Occupation Frequency (n)

Laborers, Except Construction 469

Sales Workers, Retail and Personal Services 343

Truck Drivers Heavy and Light 302

Nursing Aides or Orderlies and Attendants 293

Miscellaneous Machine Operators, NEC 198

Kitchen Workers- Food Preparation 169

Janitors and Cleaners 158

Teachers NEC 148

Miscellaneous food preparation occupations 148

Construction Laborers 133

Strains were the injuries most frequently reported when workers fell (n=1516) in 2007. Other types of injuries were contusions (n= 1152), fractures (n= 1009), sprains (n= 679), and multiple physical injuries (n= 660). The body parts most frequently affected in work-related falls were multiple parts (n= 1118), knees (n= 985), ankles (n=597), low back area (lumbar and lower sacral) (n= 533), and shoulders (n= 343).

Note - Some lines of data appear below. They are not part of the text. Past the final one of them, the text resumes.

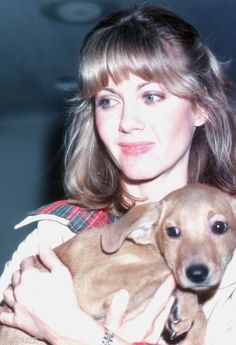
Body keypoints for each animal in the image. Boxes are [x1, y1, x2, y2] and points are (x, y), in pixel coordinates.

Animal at [0, 181, 236, 342]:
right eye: (172, 231)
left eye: (220, 227)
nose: (197, 273)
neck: (147, 247)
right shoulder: (91, 284)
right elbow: (167, 269)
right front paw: (188, 306)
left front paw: (188, 316)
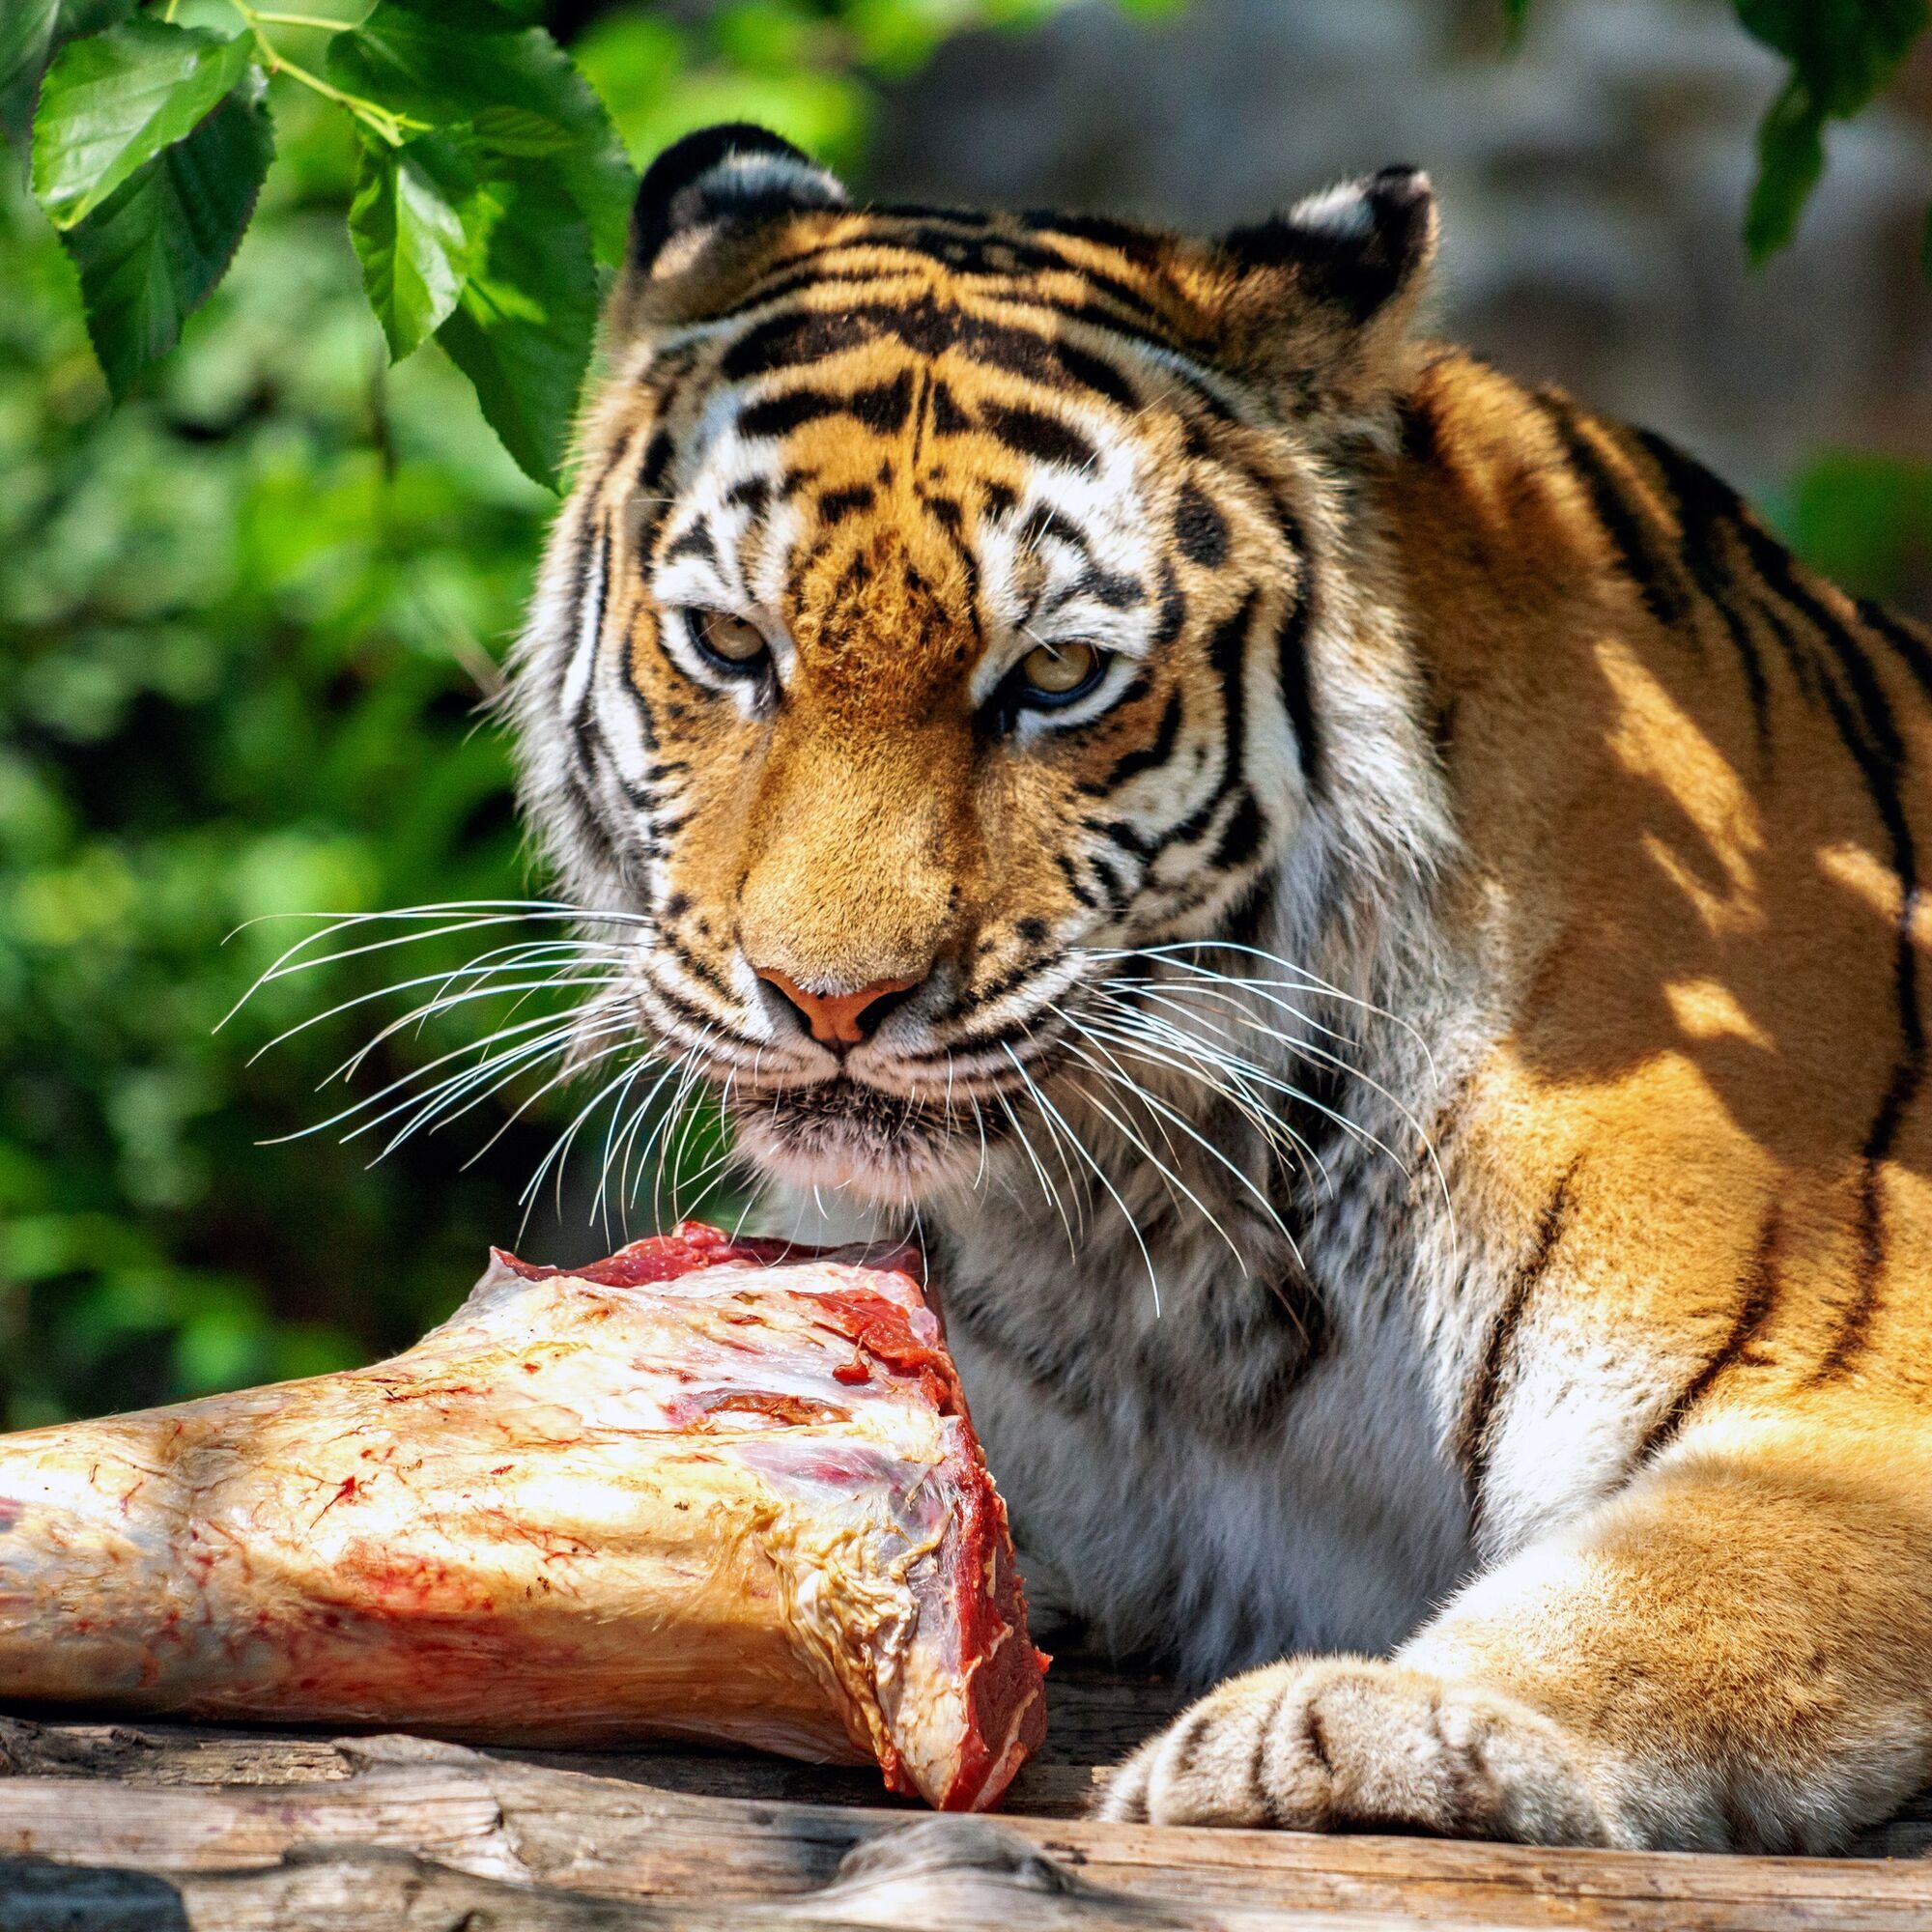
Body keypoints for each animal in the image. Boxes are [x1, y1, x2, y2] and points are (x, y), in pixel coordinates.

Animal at [506, 125, 1932, 1855]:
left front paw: (1348, 1736)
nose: (830, 1001)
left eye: (1057, 676)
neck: (1151, 1234)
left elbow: (1678, 1589)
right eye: (728, 643)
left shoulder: (1859, 1395)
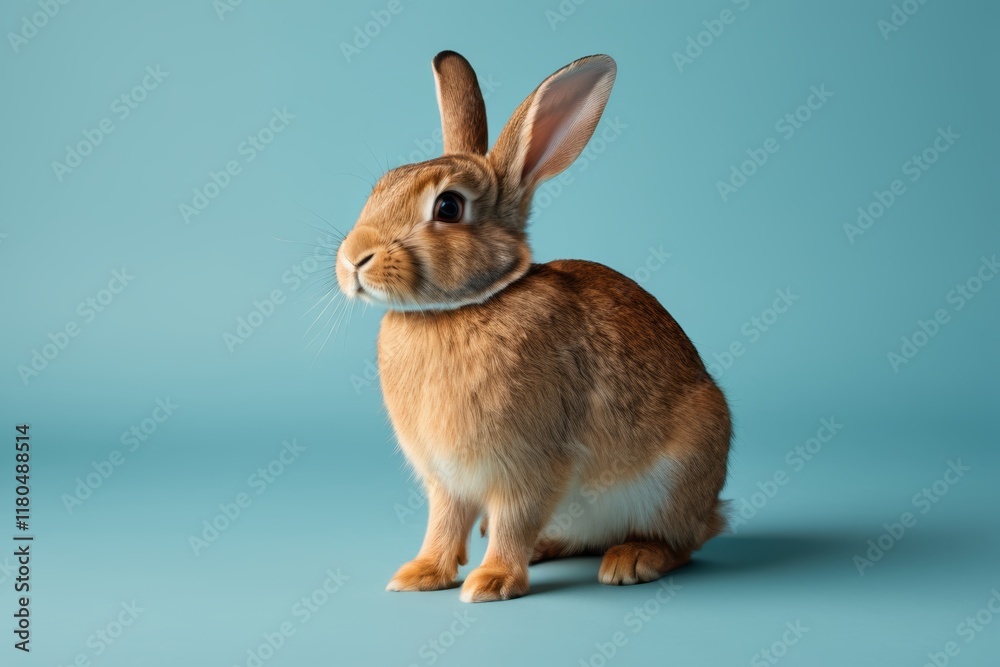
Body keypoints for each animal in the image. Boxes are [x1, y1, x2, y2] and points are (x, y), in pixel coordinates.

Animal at [335, 51, 731, 602]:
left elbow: (511, 521)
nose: (354, 258)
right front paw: (419, 575)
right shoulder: (447, 482)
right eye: (380, 187)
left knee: (683, 542)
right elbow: (443, 525)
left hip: (673, 483)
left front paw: (491, 582)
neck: (460, 308)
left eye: (448, 207)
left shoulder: (529, 466)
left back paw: (630, 560)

CONCLUSIONS Kentucky has made significant advances in the reduction of occupational injuries and illnesses. Incidence rates were reduced for total work-related injuries and fatalities, work-related hospitalizations, work-related burns, carpal tunnel syndrome, asbestosis, total pneumoconiosis, blood lead levels, malignant mesothelioma, and fatal occupational motor vehicle collisions for the latest data years available. Prevention efforts this year will continue to focus on the prevention of occupational motor vehicle collisions, occupational poisonings, and occupational falls.